##### Entries supplied #####

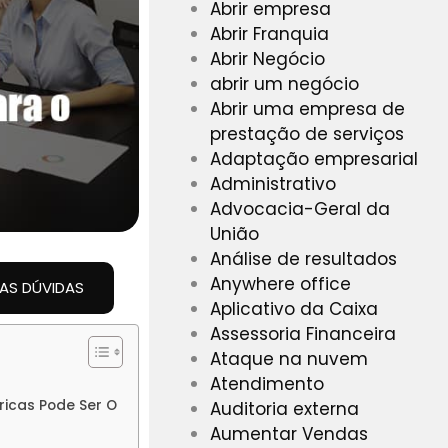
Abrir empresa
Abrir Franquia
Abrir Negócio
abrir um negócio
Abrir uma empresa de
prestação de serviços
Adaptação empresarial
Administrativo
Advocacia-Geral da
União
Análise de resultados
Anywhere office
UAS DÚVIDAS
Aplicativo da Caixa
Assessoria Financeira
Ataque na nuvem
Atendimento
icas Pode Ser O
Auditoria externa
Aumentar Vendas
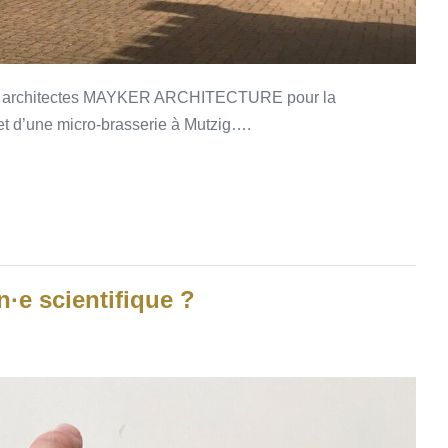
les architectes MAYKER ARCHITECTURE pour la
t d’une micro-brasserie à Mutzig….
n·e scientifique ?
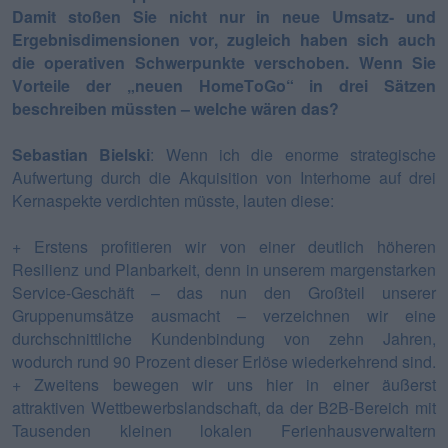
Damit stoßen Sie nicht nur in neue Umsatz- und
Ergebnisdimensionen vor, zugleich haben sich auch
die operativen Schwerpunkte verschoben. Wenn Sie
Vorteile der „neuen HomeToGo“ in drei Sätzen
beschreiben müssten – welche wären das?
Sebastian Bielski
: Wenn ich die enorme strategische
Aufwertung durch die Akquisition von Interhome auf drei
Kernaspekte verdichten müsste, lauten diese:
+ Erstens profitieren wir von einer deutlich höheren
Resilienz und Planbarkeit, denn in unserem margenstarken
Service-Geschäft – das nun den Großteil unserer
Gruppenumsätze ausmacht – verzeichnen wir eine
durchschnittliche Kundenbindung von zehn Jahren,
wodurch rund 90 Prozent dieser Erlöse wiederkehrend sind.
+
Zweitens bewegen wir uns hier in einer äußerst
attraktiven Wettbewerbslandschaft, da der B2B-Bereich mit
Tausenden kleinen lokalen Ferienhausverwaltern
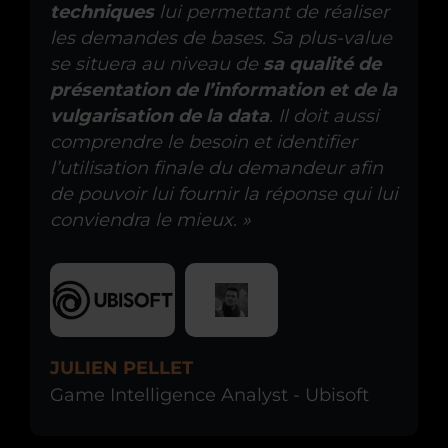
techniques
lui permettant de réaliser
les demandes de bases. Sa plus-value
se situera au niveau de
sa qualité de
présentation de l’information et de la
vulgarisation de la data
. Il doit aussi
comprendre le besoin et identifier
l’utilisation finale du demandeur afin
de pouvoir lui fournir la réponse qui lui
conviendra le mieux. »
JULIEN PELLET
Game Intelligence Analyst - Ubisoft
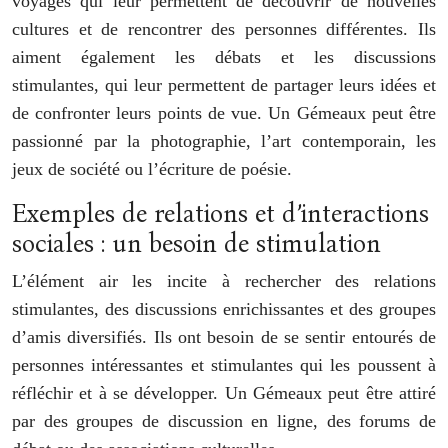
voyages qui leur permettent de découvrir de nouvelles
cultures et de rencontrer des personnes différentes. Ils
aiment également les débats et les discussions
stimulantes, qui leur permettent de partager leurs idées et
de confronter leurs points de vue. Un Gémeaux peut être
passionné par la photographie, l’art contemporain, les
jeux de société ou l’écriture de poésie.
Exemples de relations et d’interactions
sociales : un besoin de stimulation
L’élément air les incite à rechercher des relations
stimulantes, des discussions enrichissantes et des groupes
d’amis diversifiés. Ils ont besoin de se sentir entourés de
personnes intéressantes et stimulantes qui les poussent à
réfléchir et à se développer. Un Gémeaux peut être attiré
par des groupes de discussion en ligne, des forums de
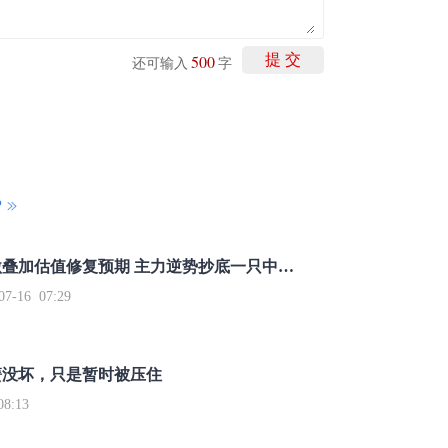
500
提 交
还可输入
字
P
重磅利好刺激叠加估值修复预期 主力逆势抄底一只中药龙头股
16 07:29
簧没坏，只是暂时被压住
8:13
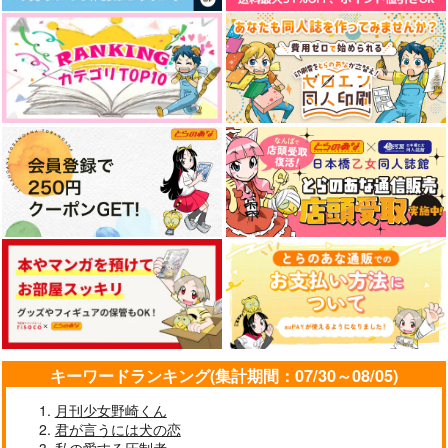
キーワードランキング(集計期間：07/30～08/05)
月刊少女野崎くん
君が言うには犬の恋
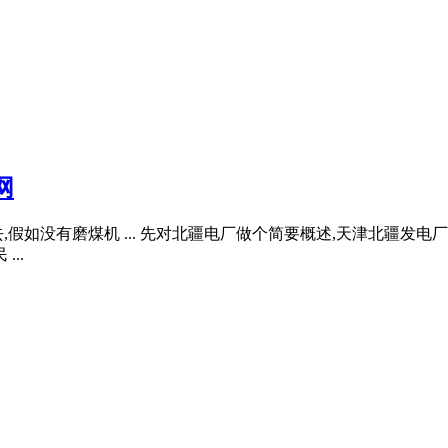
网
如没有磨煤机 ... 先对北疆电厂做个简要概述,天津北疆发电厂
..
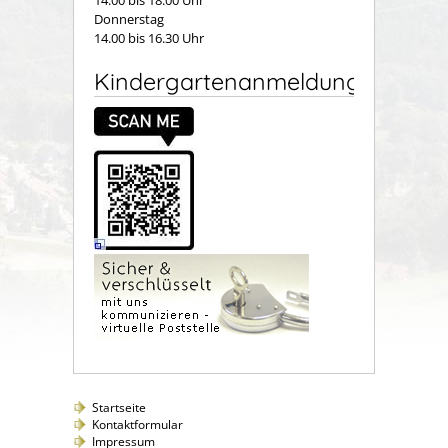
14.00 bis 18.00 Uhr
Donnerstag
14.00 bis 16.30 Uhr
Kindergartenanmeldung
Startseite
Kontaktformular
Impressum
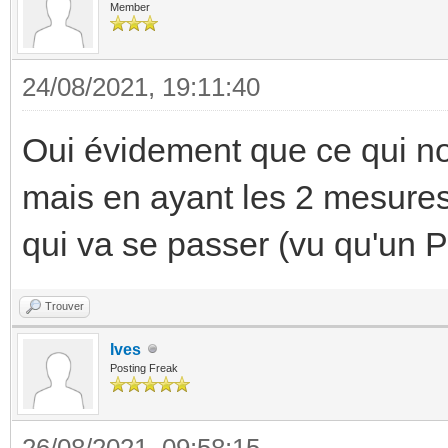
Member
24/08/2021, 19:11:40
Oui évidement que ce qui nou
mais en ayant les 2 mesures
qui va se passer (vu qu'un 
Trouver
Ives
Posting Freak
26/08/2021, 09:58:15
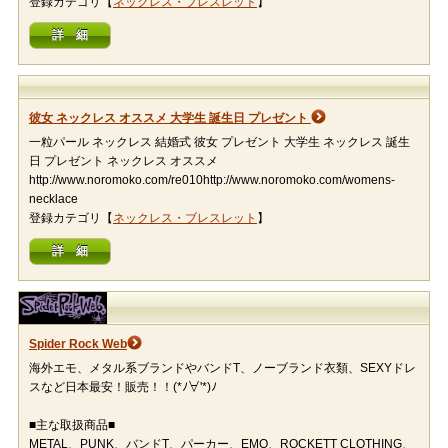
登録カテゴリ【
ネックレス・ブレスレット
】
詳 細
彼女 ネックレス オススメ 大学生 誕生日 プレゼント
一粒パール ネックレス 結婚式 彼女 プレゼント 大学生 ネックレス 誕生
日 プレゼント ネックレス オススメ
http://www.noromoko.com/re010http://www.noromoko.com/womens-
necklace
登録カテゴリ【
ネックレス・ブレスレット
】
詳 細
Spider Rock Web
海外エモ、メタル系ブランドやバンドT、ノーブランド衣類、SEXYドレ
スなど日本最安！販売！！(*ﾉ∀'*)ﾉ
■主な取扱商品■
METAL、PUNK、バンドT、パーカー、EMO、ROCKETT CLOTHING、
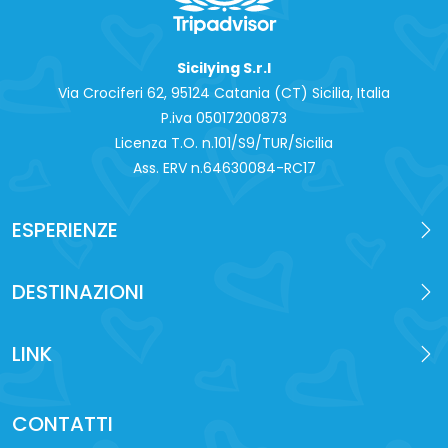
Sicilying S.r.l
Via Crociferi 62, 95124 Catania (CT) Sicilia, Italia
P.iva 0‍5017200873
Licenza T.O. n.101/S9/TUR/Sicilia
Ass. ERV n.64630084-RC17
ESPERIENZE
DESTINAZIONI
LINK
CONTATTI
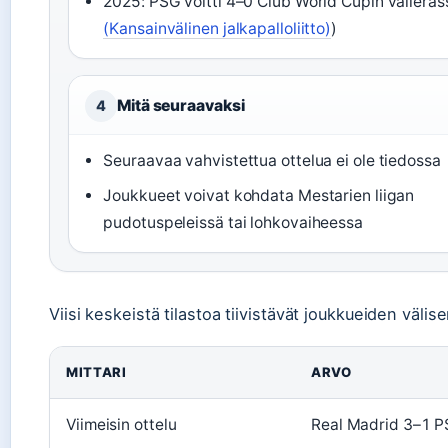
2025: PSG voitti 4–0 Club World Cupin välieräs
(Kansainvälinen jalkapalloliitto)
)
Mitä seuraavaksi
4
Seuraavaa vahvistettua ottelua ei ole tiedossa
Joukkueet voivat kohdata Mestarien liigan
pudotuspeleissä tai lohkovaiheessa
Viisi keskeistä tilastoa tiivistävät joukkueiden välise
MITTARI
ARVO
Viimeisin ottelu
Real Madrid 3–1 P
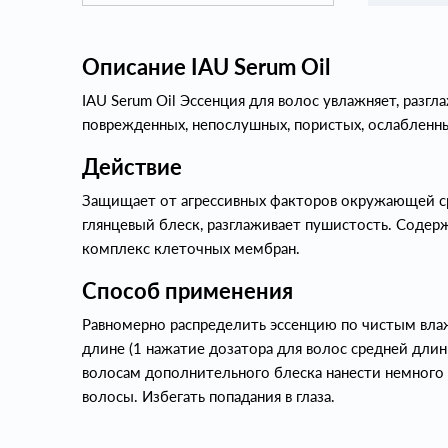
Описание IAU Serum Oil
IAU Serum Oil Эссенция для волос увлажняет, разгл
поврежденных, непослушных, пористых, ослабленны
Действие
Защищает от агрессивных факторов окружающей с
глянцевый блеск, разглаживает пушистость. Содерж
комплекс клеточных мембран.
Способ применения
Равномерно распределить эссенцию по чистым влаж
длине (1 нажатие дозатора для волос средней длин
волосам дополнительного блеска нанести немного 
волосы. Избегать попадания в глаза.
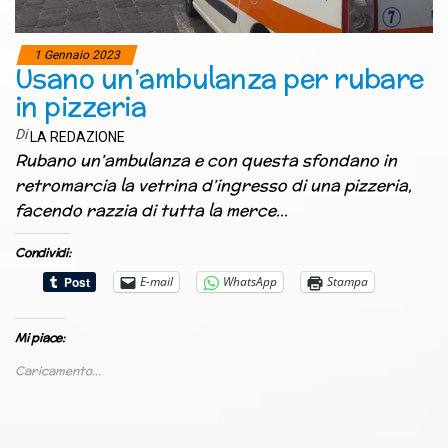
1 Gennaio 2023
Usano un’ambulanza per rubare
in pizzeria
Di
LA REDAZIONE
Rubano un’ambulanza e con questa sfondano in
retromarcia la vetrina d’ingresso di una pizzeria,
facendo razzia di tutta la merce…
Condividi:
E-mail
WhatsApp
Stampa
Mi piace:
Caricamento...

#####

### Instructions to follow:
Using the records above, copy each line that contains "pizzeria".

### Result below:
in pizzeria
retromarcia la vetrina d’ingresso di una pizzeria,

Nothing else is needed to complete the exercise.